Tibetan tales (derived from Indian sources)

by W. R. S. Ralston | 1906 | 134,175 words

This page related the story of “incredulity punished” from those tibetan tales (derived from Indian sources) found in the Kah-gyur (Kangyur or Kanjur). This represents part of the sacred Tibetan canon of Buddhist literature. Many of such stories correspond to similar legends found in the West, or even those found in Polynesia.

Chapter 43 - Incredulity punished

[Source: Kah-gyur, iv. 246.]

“Honoured sirs, last night I dreamed an evil dream, in consequence whereof we will leave this place.”

The monkeys said, “Let us do so and set forth.”

As Bodisats have dreams which are full of significance, the august being said to the chief of the other band of monkeys, “As I have dreamed such a dream, it is to be hoped that you will move somewhere else.”

The other chief answered incredulously, “Do dreams then turn out true? If you want to go, in that case go. But as I possess a widely extended domain, I shall not go.”

When the first monkey-chief saw that the other did not believe in him, he himself, together with his band, went away.

One day after this, as a servant-maid was roasting barley on the earth in one of the houses of the hill-town, a wandering sheep came by bad luck that way, and began to eat the grain. The maid struck the sheep with a firebrand, and the sheep ran blazing into the king’s elephant stable. From its flames the elephant stable caught fire, and many elephants were scorched. The king sent for the doctor, and asked how the elephants which had been scorched by the fire ought to be treated. The doctor prescribed monkeys cooked in barley-meal.
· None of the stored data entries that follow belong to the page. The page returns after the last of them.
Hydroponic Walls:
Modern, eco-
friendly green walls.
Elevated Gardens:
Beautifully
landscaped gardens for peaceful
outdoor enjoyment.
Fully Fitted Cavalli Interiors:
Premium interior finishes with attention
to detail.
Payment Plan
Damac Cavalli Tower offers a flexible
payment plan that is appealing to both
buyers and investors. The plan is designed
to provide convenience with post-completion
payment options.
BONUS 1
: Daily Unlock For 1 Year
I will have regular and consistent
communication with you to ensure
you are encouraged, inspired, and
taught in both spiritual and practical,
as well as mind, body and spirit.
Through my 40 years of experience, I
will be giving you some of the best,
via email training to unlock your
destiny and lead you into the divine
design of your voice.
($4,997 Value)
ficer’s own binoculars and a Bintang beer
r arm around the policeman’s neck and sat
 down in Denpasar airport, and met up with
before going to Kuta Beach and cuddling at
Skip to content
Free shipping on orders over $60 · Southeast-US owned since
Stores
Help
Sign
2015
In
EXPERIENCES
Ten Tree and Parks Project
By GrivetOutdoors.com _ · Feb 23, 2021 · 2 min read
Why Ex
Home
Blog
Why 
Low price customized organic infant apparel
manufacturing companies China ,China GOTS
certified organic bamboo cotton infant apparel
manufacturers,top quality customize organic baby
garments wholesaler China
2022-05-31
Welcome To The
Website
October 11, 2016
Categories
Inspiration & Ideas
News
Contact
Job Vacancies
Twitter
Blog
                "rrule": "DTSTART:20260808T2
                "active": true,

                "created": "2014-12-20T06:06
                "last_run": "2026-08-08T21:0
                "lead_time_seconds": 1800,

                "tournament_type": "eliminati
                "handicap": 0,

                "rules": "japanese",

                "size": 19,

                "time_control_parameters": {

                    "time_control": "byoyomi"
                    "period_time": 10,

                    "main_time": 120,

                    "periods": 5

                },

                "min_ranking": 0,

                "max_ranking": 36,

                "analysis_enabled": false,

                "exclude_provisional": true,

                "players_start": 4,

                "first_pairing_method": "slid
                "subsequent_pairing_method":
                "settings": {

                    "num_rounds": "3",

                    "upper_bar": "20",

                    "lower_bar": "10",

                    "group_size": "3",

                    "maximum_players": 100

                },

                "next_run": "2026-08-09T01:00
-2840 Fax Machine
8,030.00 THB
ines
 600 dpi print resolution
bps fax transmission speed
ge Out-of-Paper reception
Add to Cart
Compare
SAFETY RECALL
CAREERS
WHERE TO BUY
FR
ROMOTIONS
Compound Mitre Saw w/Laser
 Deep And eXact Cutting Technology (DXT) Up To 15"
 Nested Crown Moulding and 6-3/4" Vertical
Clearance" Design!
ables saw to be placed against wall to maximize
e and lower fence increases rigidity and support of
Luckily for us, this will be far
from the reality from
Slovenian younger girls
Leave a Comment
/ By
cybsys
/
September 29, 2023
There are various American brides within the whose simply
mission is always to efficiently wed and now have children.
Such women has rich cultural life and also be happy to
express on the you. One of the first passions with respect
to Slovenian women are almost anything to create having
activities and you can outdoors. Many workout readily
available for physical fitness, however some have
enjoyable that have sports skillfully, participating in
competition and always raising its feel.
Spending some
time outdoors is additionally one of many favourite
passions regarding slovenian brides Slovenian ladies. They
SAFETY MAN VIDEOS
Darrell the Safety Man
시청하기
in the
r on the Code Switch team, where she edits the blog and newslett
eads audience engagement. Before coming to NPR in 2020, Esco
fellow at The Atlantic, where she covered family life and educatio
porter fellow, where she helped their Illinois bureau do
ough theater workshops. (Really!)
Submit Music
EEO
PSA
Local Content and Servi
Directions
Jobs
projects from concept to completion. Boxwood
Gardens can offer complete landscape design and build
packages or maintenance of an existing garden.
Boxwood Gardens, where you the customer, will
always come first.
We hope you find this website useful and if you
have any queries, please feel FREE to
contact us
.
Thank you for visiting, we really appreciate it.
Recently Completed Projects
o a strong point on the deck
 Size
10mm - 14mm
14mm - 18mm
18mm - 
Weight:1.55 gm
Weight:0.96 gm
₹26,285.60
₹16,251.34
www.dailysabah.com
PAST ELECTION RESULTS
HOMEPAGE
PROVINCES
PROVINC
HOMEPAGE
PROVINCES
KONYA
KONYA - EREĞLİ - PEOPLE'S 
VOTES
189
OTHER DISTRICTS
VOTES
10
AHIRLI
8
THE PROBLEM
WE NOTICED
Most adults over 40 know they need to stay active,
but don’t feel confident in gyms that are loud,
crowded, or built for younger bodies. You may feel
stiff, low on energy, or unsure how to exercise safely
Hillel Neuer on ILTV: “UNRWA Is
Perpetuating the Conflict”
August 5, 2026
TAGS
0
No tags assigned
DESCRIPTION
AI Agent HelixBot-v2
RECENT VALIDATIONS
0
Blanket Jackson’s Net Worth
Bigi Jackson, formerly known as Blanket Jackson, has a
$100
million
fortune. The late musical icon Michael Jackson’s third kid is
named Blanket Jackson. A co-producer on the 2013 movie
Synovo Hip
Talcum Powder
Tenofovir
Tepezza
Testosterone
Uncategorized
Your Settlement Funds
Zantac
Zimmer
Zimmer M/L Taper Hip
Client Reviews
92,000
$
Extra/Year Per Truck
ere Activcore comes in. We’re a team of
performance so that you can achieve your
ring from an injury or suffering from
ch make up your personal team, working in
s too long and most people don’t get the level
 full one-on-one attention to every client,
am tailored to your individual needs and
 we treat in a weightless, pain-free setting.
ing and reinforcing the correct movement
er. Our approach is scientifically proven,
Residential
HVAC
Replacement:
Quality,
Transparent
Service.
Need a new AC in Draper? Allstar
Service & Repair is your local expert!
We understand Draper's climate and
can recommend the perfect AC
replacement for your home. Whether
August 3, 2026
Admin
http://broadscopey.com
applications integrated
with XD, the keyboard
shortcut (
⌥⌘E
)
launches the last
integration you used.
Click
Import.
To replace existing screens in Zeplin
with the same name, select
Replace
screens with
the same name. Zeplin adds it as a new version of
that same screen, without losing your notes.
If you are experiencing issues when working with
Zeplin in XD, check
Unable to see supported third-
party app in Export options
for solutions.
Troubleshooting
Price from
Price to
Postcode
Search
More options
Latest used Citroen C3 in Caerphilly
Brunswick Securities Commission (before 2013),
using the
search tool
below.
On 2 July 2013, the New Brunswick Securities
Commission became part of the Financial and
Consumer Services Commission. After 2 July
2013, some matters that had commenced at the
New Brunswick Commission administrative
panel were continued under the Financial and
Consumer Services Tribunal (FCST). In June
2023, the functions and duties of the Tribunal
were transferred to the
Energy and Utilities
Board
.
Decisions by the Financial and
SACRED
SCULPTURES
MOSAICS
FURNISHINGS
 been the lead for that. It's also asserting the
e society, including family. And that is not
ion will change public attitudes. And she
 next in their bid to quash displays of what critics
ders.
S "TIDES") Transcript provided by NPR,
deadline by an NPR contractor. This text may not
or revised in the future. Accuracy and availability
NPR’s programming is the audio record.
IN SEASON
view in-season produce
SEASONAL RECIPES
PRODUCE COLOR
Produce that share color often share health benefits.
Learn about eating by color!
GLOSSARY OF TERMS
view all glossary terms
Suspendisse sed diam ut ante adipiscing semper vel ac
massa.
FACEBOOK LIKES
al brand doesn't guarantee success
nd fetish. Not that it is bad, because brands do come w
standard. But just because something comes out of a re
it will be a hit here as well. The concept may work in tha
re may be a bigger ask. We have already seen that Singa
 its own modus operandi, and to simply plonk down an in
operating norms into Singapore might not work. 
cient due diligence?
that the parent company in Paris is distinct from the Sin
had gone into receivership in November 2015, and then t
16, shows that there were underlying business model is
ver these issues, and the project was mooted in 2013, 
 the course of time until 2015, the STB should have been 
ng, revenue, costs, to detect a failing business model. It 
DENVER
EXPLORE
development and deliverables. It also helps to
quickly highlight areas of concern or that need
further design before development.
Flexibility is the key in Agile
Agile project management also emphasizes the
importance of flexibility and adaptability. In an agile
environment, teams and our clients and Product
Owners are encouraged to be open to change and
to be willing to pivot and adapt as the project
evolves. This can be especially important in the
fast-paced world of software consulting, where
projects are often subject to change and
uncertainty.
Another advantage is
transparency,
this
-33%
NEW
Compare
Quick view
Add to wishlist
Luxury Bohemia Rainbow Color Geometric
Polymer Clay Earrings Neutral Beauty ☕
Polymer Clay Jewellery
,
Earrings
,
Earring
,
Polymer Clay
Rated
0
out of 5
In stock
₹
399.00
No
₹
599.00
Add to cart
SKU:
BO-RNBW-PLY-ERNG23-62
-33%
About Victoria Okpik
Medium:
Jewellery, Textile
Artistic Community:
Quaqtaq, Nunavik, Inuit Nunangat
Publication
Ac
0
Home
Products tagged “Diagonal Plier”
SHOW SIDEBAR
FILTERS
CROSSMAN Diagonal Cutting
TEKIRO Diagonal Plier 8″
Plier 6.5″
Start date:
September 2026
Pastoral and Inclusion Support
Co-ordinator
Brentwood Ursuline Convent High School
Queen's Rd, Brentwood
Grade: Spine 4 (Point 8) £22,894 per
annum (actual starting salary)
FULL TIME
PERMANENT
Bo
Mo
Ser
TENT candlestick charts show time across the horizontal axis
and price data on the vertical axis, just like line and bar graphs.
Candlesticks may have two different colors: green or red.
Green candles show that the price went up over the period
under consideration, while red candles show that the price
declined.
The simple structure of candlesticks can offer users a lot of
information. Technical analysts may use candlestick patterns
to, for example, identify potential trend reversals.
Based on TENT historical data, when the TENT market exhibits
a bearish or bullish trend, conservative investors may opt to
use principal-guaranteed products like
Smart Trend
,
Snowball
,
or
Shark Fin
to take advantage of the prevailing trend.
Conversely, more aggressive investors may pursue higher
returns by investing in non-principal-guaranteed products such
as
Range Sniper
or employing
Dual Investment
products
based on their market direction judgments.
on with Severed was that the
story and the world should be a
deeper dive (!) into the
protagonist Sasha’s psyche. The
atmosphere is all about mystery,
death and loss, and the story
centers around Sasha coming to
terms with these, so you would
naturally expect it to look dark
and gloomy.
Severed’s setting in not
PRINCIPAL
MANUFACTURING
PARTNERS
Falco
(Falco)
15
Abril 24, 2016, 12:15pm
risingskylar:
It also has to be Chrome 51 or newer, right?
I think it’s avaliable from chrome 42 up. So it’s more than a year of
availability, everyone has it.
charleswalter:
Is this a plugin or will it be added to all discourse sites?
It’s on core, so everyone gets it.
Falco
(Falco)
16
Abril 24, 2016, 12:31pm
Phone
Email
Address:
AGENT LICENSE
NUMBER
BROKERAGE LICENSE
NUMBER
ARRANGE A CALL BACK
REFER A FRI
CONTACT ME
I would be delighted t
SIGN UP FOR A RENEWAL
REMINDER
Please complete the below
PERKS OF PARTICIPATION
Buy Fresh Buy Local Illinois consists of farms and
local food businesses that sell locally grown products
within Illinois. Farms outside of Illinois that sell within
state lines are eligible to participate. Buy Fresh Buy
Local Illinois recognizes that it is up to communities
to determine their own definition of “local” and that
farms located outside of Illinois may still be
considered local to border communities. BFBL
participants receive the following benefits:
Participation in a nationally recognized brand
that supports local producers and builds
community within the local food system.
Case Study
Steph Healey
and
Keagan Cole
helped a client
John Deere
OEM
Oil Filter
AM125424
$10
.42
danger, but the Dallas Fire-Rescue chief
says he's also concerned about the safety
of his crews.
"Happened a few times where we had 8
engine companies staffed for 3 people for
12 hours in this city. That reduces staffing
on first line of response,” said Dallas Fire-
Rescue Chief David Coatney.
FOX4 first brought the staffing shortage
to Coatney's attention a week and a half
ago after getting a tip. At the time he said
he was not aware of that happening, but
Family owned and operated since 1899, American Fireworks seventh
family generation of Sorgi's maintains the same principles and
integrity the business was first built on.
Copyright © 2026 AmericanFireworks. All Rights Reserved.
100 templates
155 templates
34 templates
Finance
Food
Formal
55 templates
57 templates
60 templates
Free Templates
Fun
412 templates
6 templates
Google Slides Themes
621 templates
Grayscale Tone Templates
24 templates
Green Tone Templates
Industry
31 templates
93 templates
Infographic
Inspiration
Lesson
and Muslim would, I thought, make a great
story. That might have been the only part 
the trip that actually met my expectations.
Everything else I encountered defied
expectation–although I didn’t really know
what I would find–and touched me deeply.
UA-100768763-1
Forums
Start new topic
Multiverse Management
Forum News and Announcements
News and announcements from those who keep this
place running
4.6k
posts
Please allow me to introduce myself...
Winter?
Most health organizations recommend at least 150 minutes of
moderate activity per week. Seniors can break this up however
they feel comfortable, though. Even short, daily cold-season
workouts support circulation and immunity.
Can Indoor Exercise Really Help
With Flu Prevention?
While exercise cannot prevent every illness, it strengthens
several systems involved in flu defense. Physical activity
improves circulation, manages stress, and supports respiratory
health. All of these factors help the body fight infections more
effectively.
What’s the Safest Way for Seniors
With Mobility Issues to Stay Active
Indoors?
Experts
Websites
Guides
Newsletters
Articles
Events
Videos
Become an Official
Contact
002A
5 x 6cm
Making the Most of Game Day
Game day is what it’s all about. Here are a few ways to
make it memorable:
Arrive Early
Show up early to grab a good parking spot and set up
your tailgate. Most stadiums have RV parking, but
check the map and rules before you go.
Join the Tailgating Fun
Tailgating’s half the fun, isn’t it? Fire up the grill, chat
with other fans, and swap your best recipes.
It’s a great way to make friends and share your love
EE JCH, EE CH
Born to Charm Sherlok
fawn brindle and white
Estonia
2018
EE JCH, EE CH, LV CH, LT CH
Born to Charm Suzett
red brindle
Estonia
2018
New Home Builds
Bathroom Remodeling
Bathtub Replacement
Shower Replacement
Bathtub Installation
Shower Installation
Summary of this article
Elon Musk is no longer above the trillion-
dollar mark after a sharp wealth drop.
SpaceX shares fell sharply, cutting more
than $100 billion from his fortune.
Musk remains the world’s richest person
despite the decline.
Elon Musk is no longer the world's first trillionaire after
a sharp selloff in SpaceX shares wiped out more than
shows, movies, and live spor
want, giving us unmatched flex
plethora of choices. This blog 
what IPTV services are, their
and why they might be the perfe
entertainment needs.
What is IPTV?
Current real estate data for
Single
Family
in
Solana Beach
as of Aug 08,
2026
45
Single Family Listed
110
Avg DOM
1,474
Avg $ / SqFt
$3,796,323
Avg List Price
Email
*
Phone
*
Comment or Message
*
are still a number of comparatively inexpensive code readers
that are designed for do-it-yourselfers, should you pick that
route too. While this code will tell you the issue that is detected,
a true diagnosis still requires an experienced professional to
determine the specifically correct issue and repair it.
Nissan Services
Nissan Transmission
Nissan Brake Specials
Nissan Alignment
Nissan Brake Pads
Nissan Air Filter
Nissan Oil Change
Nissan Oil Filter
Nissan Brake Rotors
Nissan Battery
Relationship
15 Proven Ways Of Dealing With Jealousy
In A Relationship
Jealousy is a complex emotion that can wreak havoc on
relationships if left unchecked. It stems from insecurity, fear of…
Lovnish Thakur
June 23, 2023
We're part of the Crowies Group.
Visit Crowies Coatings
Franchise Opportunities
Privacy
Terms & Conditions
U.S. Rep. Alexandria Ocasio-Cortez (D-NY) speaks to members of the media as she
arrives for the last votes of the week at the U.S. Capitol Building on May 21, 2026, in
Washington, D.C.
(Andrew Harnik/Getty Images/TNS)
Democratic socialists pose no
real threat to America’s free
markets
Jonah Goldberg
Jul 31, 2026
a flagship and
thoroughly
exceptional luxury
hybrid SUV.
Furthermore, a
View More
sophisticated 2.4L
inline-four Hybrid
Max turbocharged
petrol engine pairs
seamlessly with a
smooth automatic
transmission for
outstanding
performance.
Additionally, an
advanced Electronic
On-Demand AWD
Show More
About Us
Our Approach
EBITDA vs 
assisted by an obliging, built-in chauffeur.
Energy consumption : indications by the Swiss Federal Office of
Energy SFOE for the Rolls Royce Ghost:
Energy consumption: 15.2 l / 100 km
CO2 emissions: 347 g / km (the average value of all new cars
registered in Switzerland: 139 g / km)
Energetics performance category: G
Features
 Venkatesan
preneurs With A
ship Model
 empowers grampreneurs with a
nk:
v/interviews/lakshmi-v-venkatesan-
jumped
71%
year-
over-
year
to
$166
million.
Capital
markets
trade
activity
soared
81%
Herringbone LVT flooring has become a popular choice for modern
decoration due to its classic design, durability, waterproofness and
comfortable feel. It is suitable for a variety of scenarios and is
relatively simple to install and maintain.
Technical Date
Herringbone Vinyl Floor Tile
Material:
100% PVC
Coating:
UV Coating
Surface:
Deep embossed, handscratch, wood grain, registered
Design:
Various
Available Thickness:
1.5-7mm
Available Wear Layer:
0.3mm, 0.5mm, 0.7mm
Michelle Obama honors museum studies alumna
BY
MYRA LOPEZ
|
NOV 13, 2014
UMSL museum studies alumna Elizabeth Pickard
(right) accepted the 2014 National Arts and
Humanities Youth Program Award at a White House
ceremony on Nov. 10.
Accordingly orders were given to the hunters, who caught all the monkeys residing in the neighbourhood. These monkeys, whose flesh had increased in the course of time, the doctor threw into the caldron alive.

A deity uttered this verse: “It is not good to dwell in a town or a village in which discord exists. On account of discord between the sheep and the servant-maid, the monkeys perished.”